There are many different types of input/output devices on the market for different uses. The core of an I/O device is to transfer information from the internal storage system and the I/O interface. An external device such as a microphone or monitor is the hardware layer and these devices are what the user interacts with. The software layer is where the device sends data to or receives data from the memory to be processed by the CPU. Should the I/O be interrupted the CPU will still try and process the I/O programming or instructions but will cause a slowdown of the device. 

Section 5:

All computers need to be protected from malicious and accidental attempts to access protected systems or networks. The OS fulfills its function of protection by ensuring that only authorized users and programs with the correct access and privileges are allowed to be in the OS. There are two main ideas that work in protecting an OS and those are that of least privilege and the need to know.

The purpose of domain-based protection is to define a set of objects that are accessed by a set of subjects. Objects are resources such as files, memory, or I/O devices, whereas subjects are the entities that access those resources such as users, groups, or processors. The reason this type of security is so important is that domain-based attacks may target employees, and sensitive data, or try to gain access to the system.

The purpose of language-based protection or security is to ensure the presence of certain properties in the source code corresponding to the safety policy of the software. This type of security restricts programs to only those written in the approved languages and prevents the execution of malicious code.

Access matrixes are a type of model for a computer system’s protection state.
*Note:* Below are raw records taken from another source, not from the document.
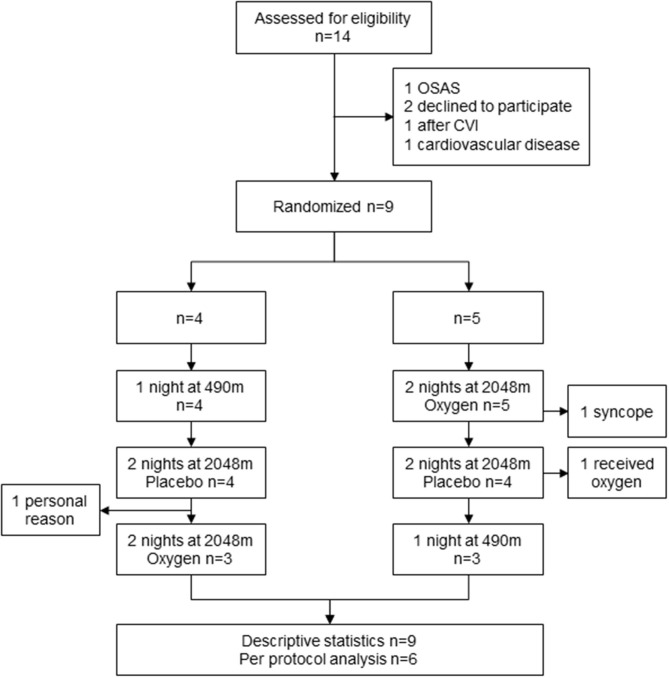
Patient flow. OSAS, obstructive sleep apnea syndrome; CVI, cerebrovascular insult.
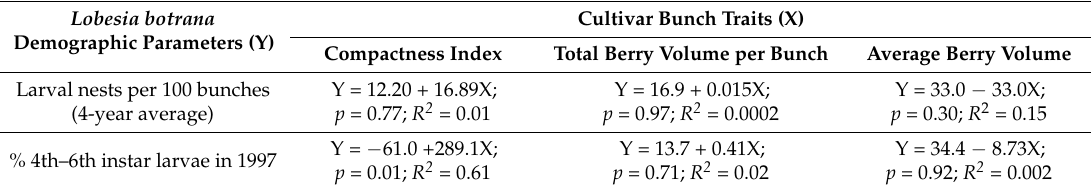
Table 3. Linear regression between cultivar bunch traits and Lobesia botrana demographic parameters. Lobesia botrana Demographic Parameters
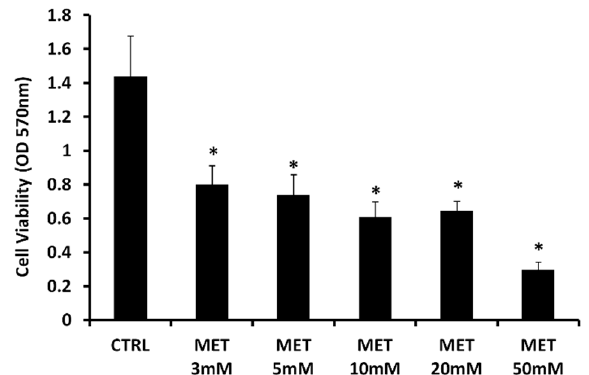
Figure 1. Metformin (MET) caused a decrease in cell viability. Cell viability, determined using MTT assay, of androgen-independent human prostate cancer cells (DU145), control untreated (CTRL) and treated with Metformin at different concentrations (3, 5, 10, 20, and 50 mM) for 24 h. Data are the means ± SD of three experiments performed in triplicate * p < 0.05 versus DU145 untreated cells.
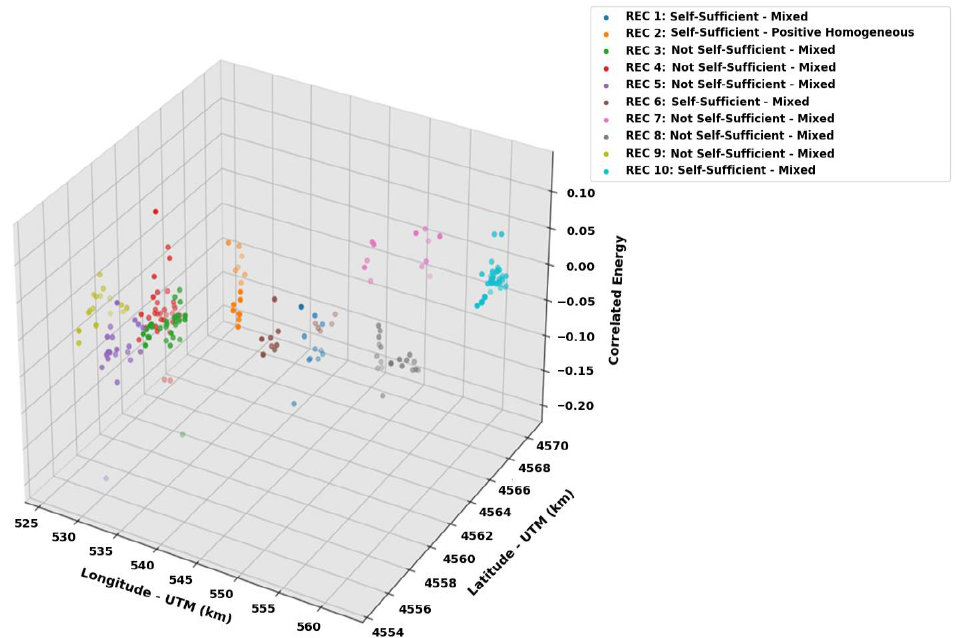
Figure 12. Members distributed by REC (with the real REC identified)—K-means.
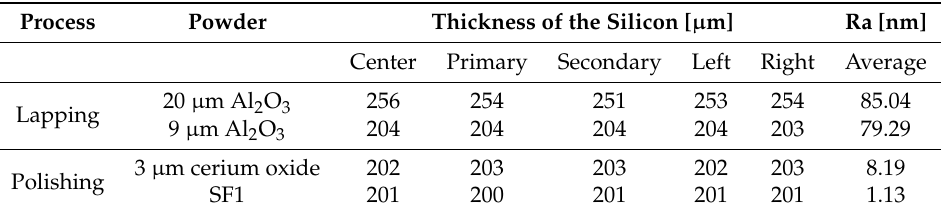
Table 1. Process parameters for chemical mechanical polishing (CMP).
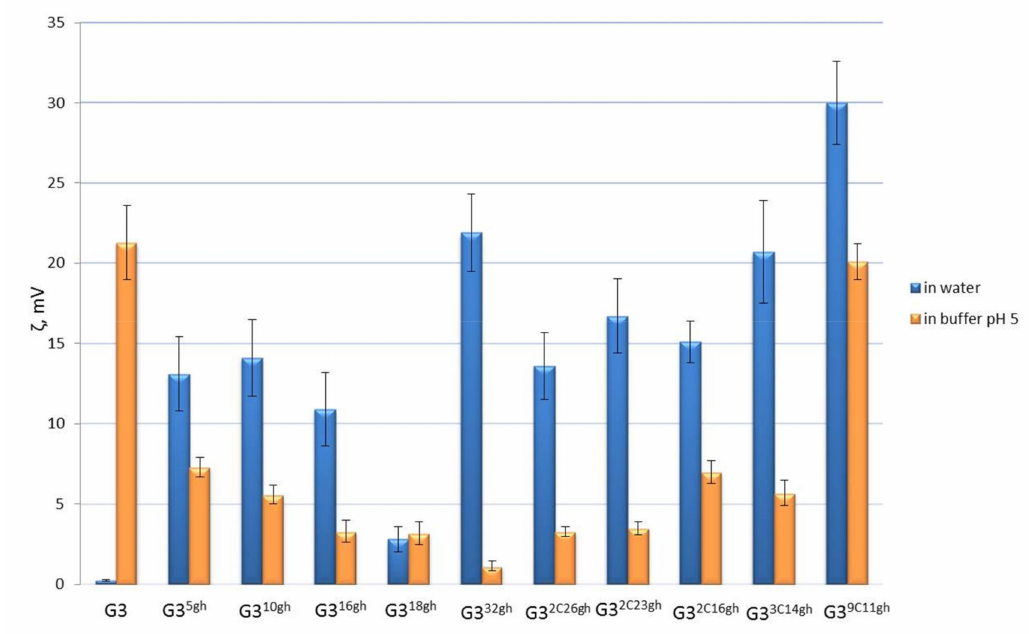
Figure 6. ζ potential values for G3 gh and G3 Cgh conjugates measured for 0.1 mM solutions of conjugate in 0.04 M acetate bu ff er pH 5 (orange columns) and in water (blue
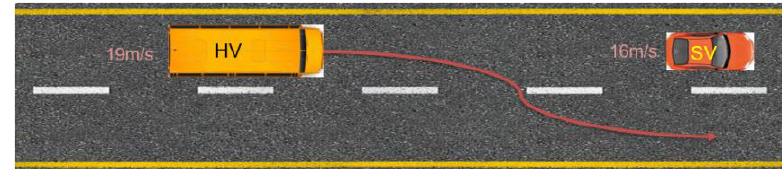
Figure 11. One of the working conditions for collecting driver data.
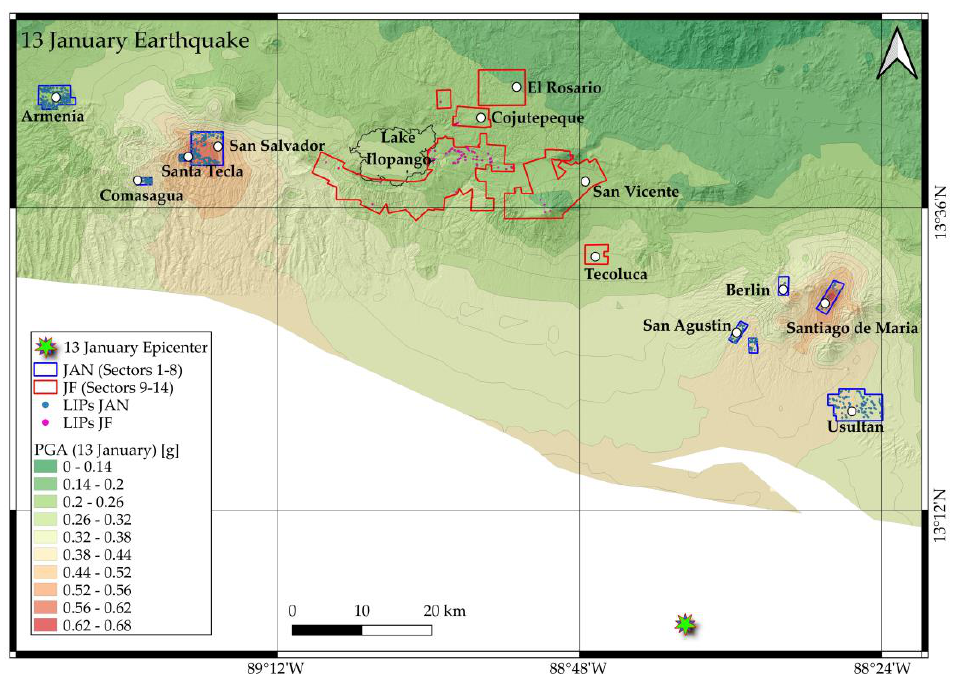
Figure 6. PGA values and LIPs related to the seismic event of Mw 7.7 on 13 January 2001 in the fourteen study areas.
The access matrix is used to specify the permissions of each process running in the domain for each object. An access matrix gives files and users different rights such as Read, Write, Execute, and Print. Some users or domains can have all, some, or only one of these permissive rights. The image below gives an example of how an access matrix can look (GeeksforGeeks, 2022).
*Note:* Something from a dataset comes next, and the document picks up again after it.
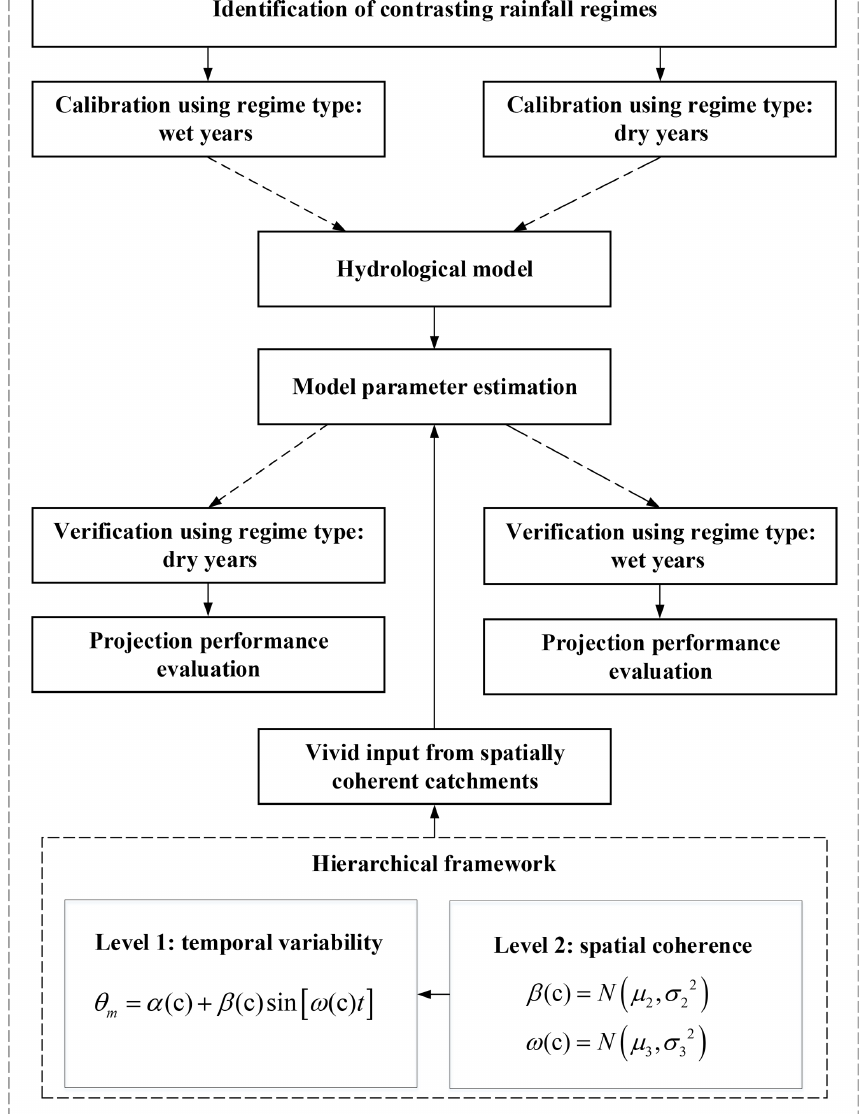
Figure 1. Flow chart of the methodology for integrating inputs from spatially coherent catchments and temporal variation of model parame- ters into a hydrological model under contrasting climatic conditions (wet and dry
The protection of programs, systems, and networks is one of the main functions of an Operating System (OS). There are many types of security violations that can occur and as technology advances it gets harder for the OS to protect against the many types of security violations. The most common security violations out there are the unauthorized use of resources, denial of service or the overloading of a server so authorized users can use the server, unauthorized manipulation of data, unauthorized deletion of data, and the breaching of availability. 
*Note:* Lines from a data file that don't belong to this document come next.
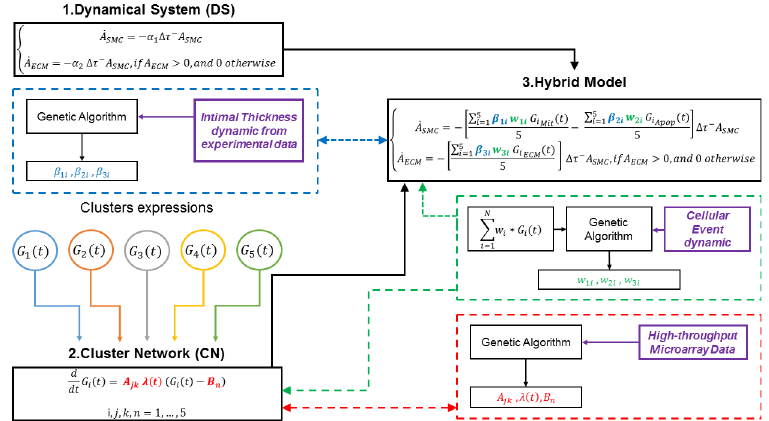
Fig 2. Hybrid model development step-by-step diagram. Significantclusters of expression(G i (t)) are organized in Cluster Network (CN) through an Ordinary Differential Equations(ODE) system, which unknowns(highlightedin bold red) are retrieved fitting the ODE system on experimental data from gene microprobes (dashedred line box). The CN is plugged into a Dynamical System (DS) that simulate the long- term vein graft healing,to create a hybrid model, characterized by 2 kinds of unknowns: in bold green the weights of each cluster on a specific cellularevent, that are retrieved on the base of experimental data (dashedgreen line box); in bold blue the scalingfactors that adjust the unite of measurement of each cluster expressioninto the hybrid model, also retrieved on the base of experimental data (dashedblue line box). In general,a large use of heterogenicexperimental data (highlightedin bold purple)has been made at various levels through the development of the model for validation and calibrationpurposes.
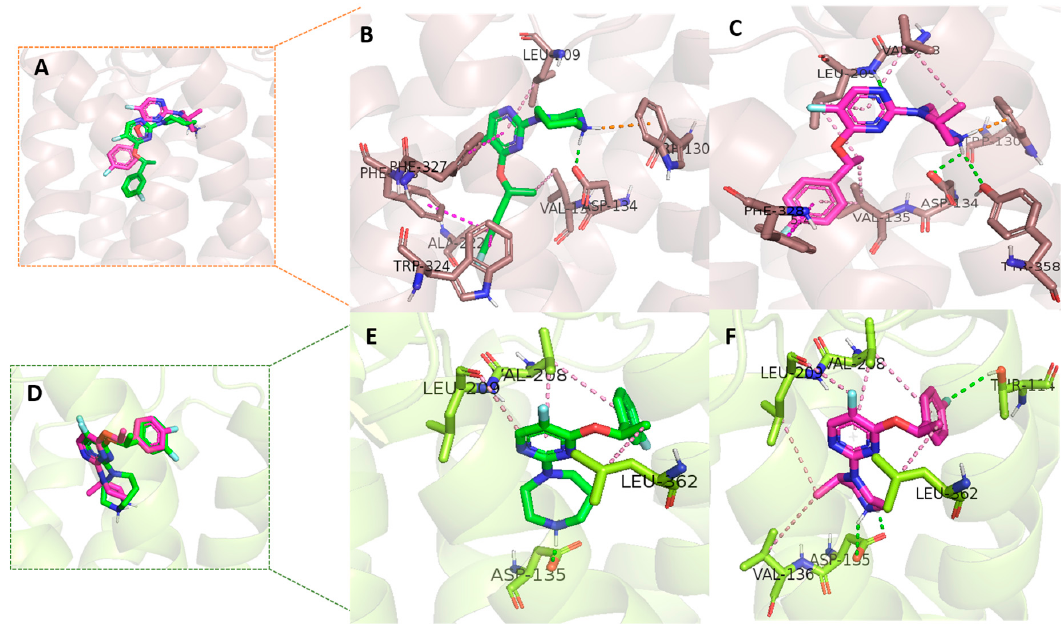
Figure 3. Interactions of 10a and 8 inside the 5-HT 2C and 5-HT 2B receptors. Ligands 10a and 8 are shown in green and magenta color stick format. 5-HT 2C (wheat color) and 5-HT 2B (green color) protein structures are shown in cartoon format. Hydrogen bond, π -cationic, π – π stacking, and hydrophobic interactions are shown in green, orange, dark pink, and light pink dash line format. ( A ) Overlap of 10a and 8 inside 5-HT 2C protein. ( B ) Interactions between ligand 10a and the 5-HT 2C receptor. ( C ) Interactions between ligand 8 and the 5-HT 2C receptor. ( D ) Overlap of 10a and 8 inside 5-HT 2B protein. ( E ) Interactions between ligand 10a and the 5-HT 2B receptor. ( F ) Interactions between ligand 8 and the 5-HT 2B receptor.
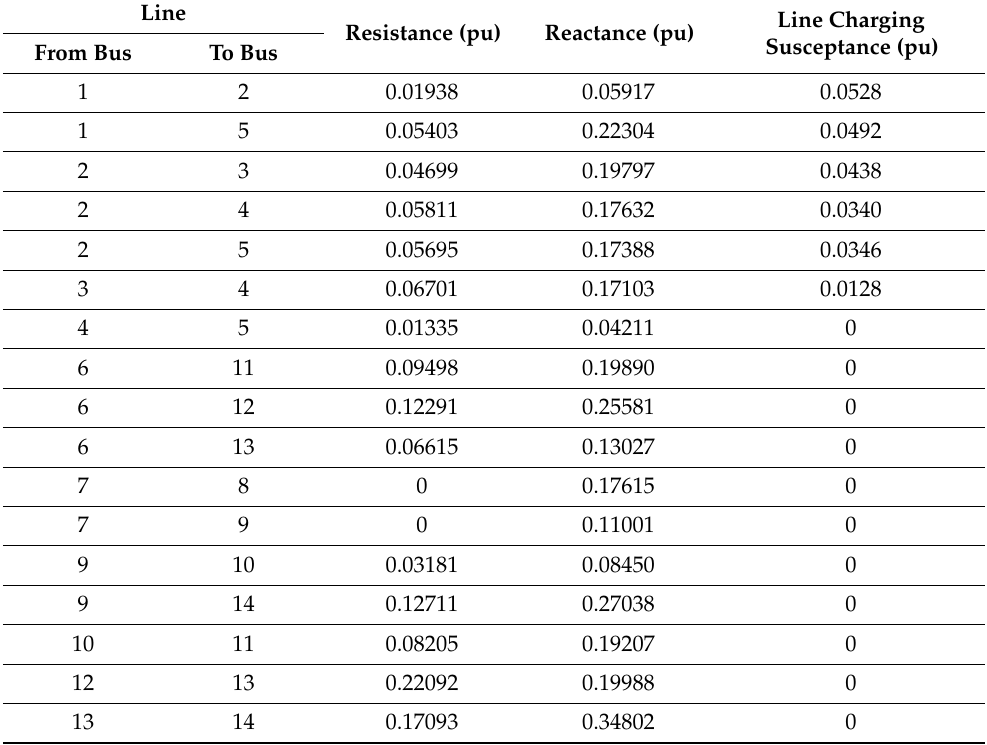
Table A1. Bus data for IEEE 14-bus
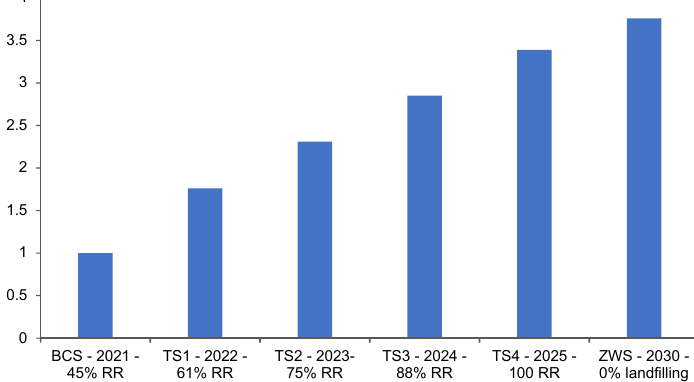
Figure 6. Variation factor for all scenarios with respect to the BCS with variation factor equal to 1. The terms BCS, TS, and RR represent BCS, treatment scenario, and recycling rate, respectively.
Operating Systems protect programs from threats such as Trojan horses, logic bombs, and viruses to name a few. Threats like these can affect not only programs but systems and networks as well. Securities such as anti-virus programs are used to protect the OS and other programs. For the protection of systems, there are practices such as one-time passwords and user authentication that will give the system administrator more power in choosing who can access the system. To protect the network, network administrators can use network passwords and physical security to help secure the network devices. Biometrics and multi-factor authentication is used to protect the physical network devices which control the network (Silberschatz et al., 2014).